For its claim for relief under 523(a)(6), TUSA states in its complaint: "By transferring assets of TUSA, including, without limitation, money, property, and going concern value, to companies under Debtor's sole control . . . which were direct competitors of TUSA selling the same products from the same location to the same customers and using an identical website, while Debtor was an officer . . .of TUSA, Debtor willfully and maliciously injured TUSA and its property." These allegations support a reasonable inference that the McJunkin caused a deliberate or intentional injury to TUSA. See Lykins v. Teta (In re Teta), 2011 WL 2435948 (Bankr. D. Colo. 2011), at *12 ("Taking another's valuable property knowingly and volitionally, intending to deprive them of its use and benefit, clearly falls within the scope of this standard").

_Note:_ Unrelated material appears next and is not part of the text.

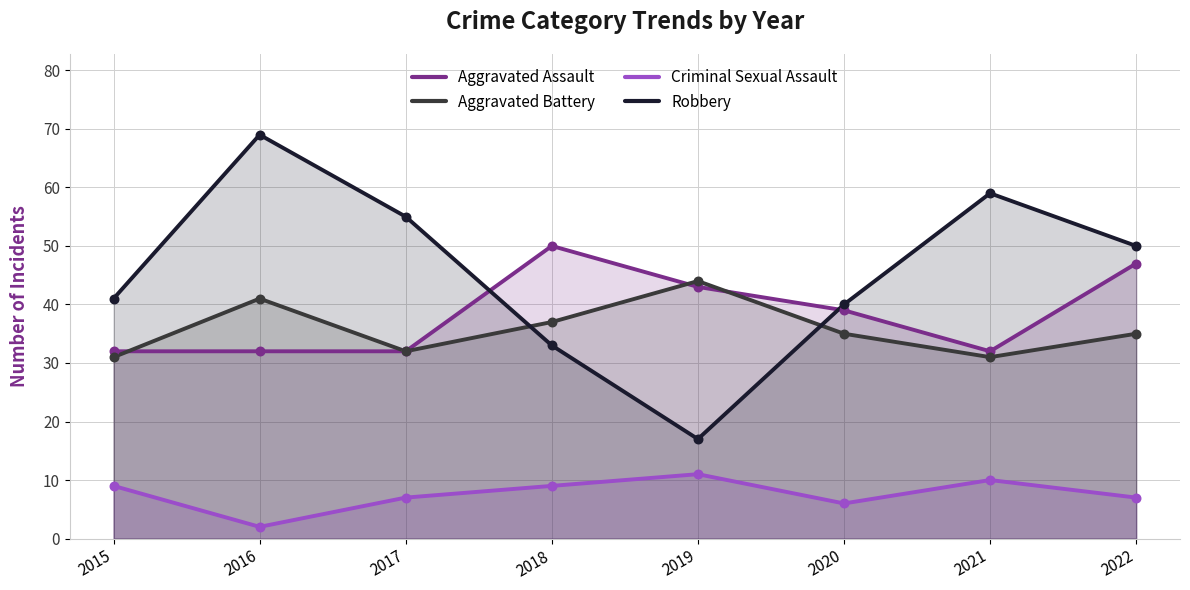

What is the total value across all series at 2021?

132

III. Third Claim for Relief: 11 U.S.C. § 727
In its complaint, TUSA alleges McJunkin has failed to provide documentation regarding transfers of assets made from him to Heritage Group, Inc., a company he owns and controls, and as a result, he has concealed, destroyed, or failed to keep or preserve adequate records from which his financial condition may be ascertained. While this Court realizes that the burden is on TUSA to "marshal compelling evidence of all the elements of § 727," In re Drenckhahn, 77 B.R. 697 (Bankr. D. Minn. 1987), TUSA should have the opportunity to develop this evidence during the discovery process.
Conclusion and Order
McJunkin has not shown that TUSA has failed to state a claim upon which relief may be granted under Fed. Bankr. R. 7012 and FED. R. CIV. P. 12. Accordingly, the Court hereby
ORDERS that the Motion to Dismiss is DENIED. The Court
FURTHER ORDERS that Defendant shall file an answer to Plaintiff's complaint within 14 days of the date of this Order.